Workers’ correspondence

I recall being told when I was very young that if I worked hard for my employer I would always have a job. This may have been true decades ago, but today it’s dog eat dog and the devil take the rest.

We at Western Textiles found out in May of 2003 that we would no longer have a job by year’s end. When the company asked for more production and set a goal for us to reach, we did so and more. We increased our productivity and earned the owners a handsome profit, but in their opinion it was not enough. They decided to transfer the production to Mexico where the labor cost is 70 cents per hour.

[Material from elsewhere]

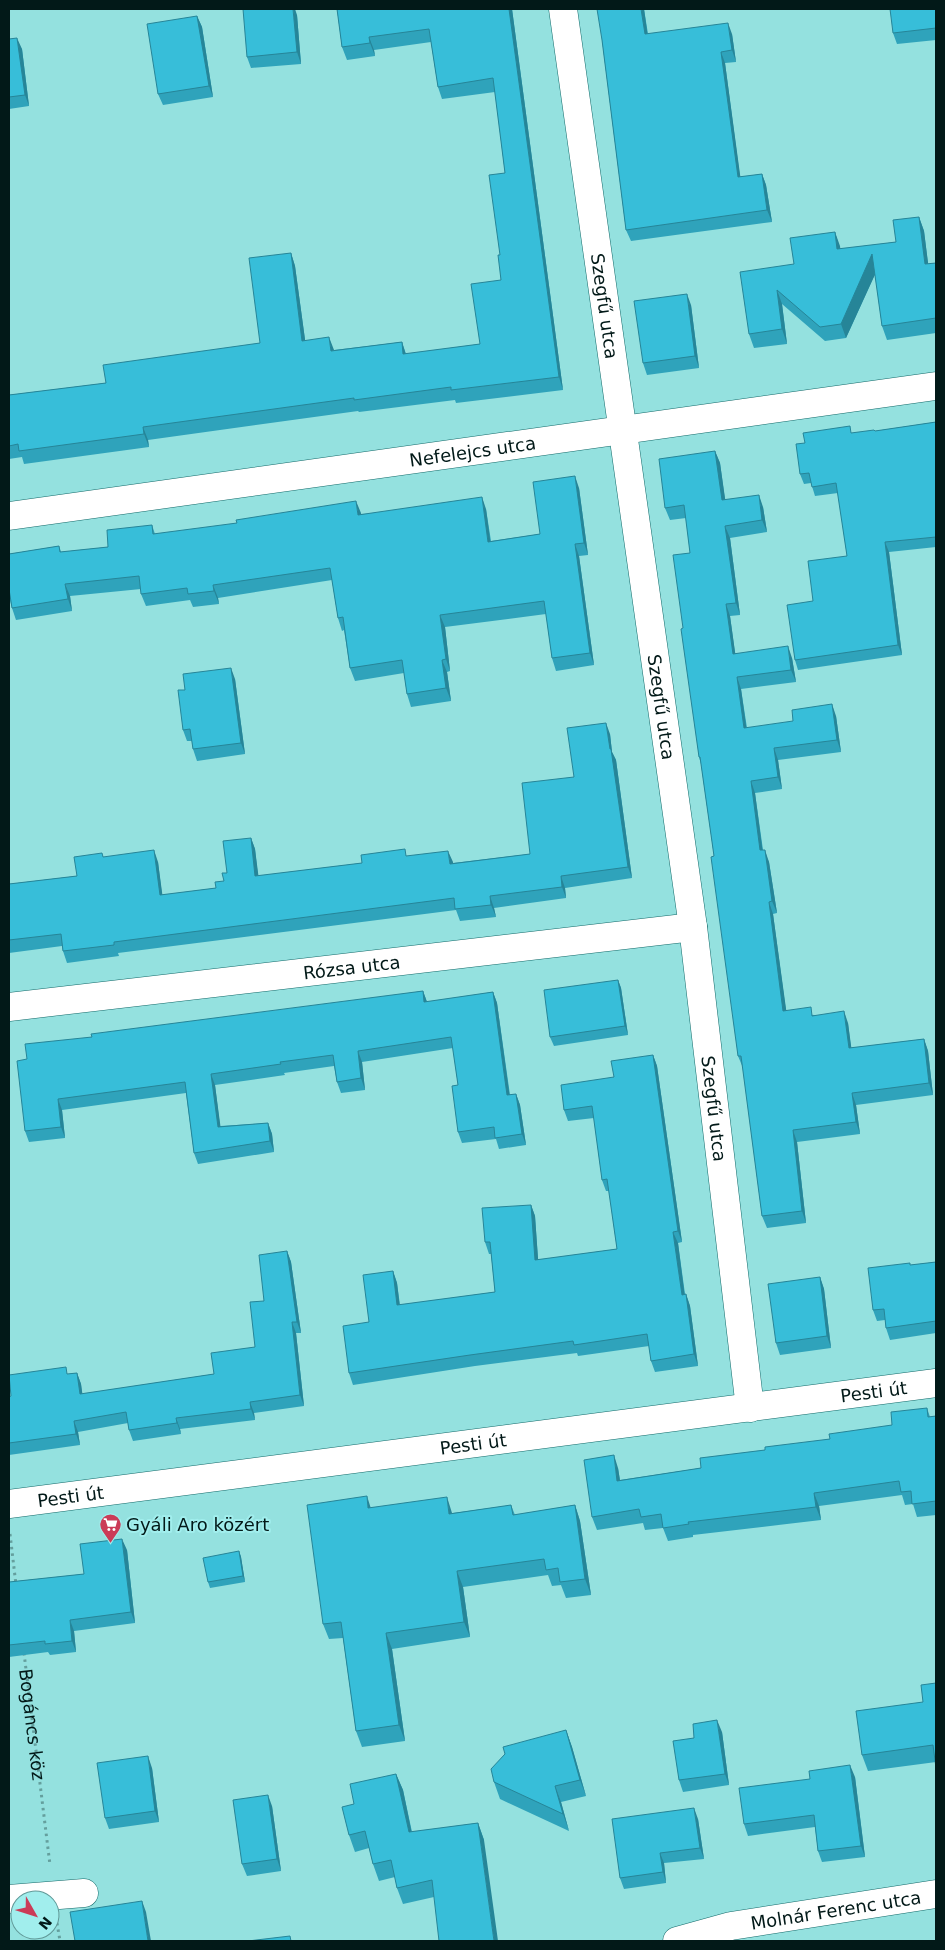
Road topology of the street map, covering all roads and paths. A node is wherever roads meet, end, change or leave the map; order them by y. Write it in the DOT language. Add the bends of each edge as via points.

Most of the employees had been there for over 30 years and one nearing retirement had been there 37 years. Needless to say, the loss of our jobs caused a lot of stress and hardship as well as discouragement. Most of us stayed on the job till the end, hoping that they would change their minds, but the allure of cheap labor was too strong. One of the line workers commented, “It’s a shame that our livelihood has to depend on the stock market.” So with some worthless platitudes and a meager severance package, we were on our own.

If things remain unchanged, more jobs will be lost and the rolls of the unemployed will swell. The fault is not in the working class, but in the ruling class that makes trade agreements that sell-out the workers like they have been doing for years. We were left out in the cold by people who have no concept of what it means to earn a living.

– Frank Egger, textile worker, Millington, Tenn.